Exercise directions
An exact transcription of all the data is required; the pictures are to be left out.

Recorded information
************

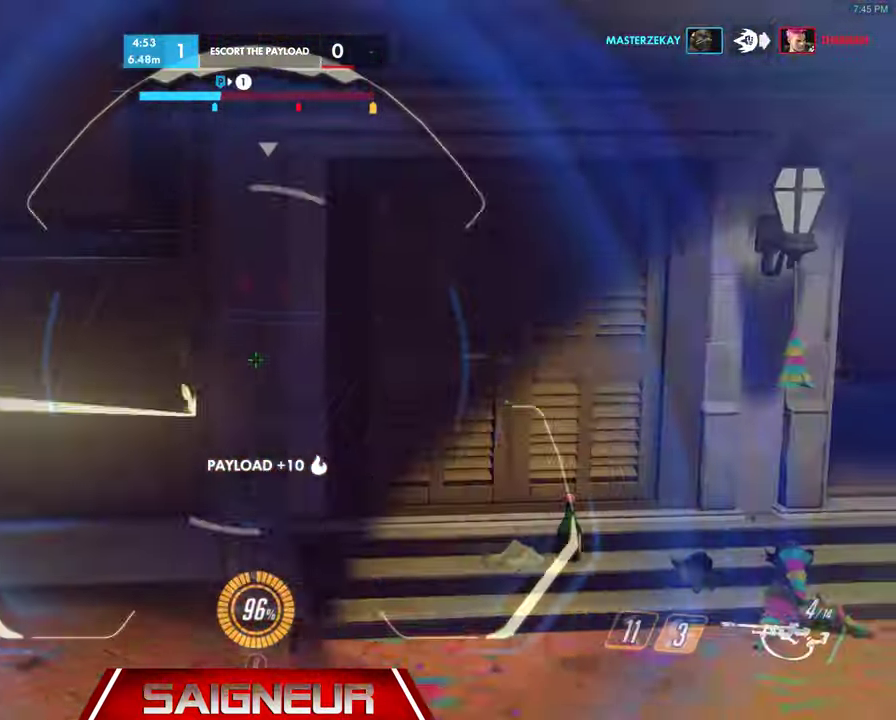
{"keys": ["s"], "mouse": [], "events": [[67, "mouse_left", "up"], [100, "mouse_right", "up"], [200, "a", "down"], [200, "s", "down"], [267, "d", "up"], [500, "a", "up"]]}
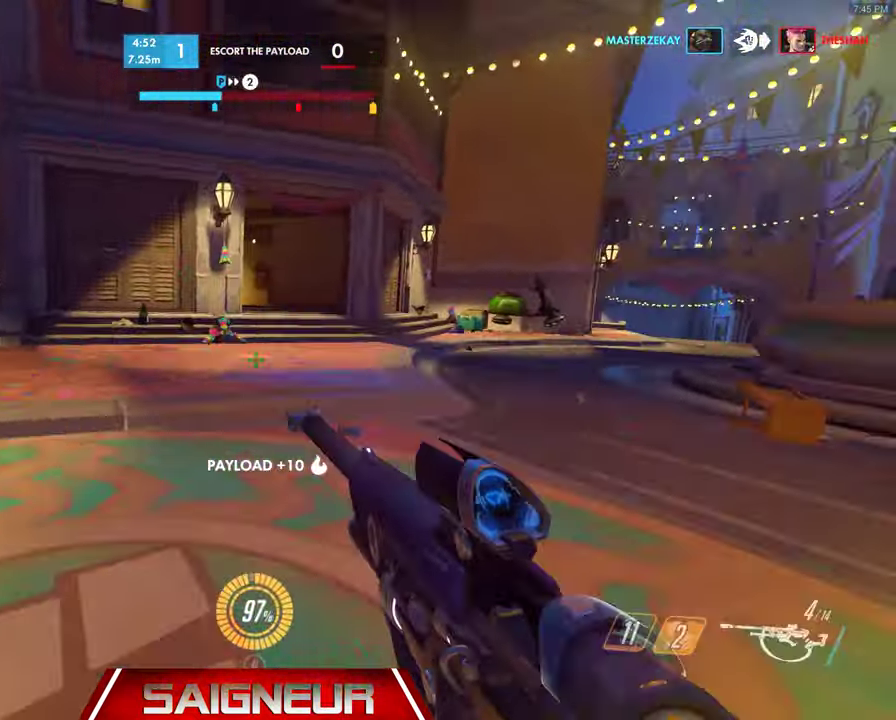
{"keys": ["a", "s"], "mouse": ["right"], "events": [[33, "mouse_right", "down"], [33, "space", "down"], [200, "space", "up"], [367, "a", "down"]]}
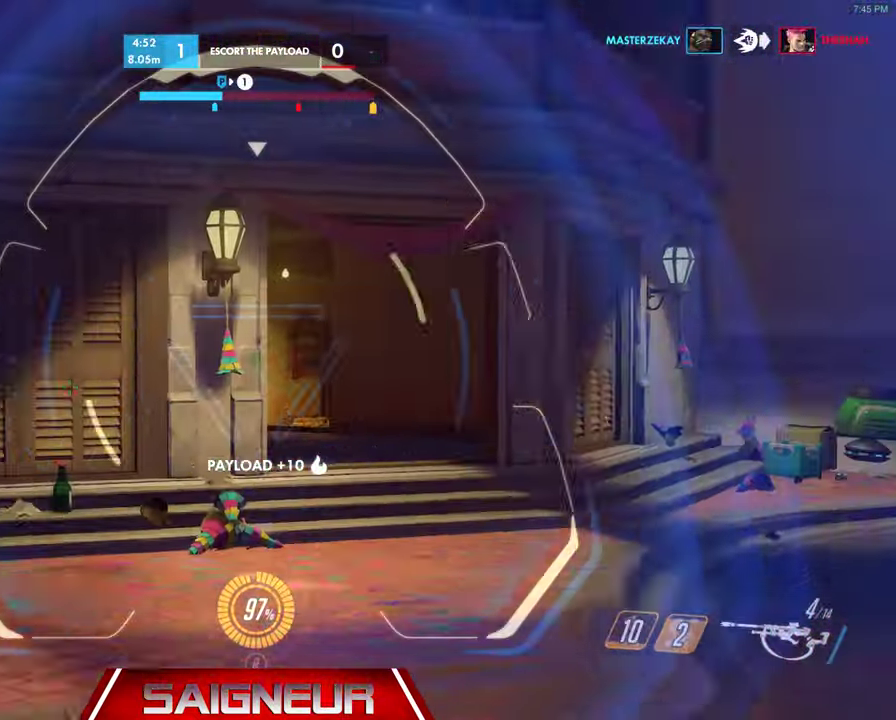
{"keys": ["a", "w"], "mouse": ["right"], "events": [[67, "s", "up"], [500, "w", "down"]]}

************

Expected output
{"keys": ["s"], "mouse": [], "events": [[67, "mouse_left", "up"], [100, "mouse_right", "up"], [200, "a", "down"], [200, "s", "down"], [267, "d", "up"], [500, "a", "up"]]}
{"keys": ["a", "s"], "mouse": ["right"], "events": [[33, "mouse_right", "down"], [33, "space", "down"], [200, "space", "up"], [367, "a", "down"]]}
{"keys": ["a", "w"], "mouse": ["right"], "events": [[67, "s", "up"], [500, "w", "down"]]}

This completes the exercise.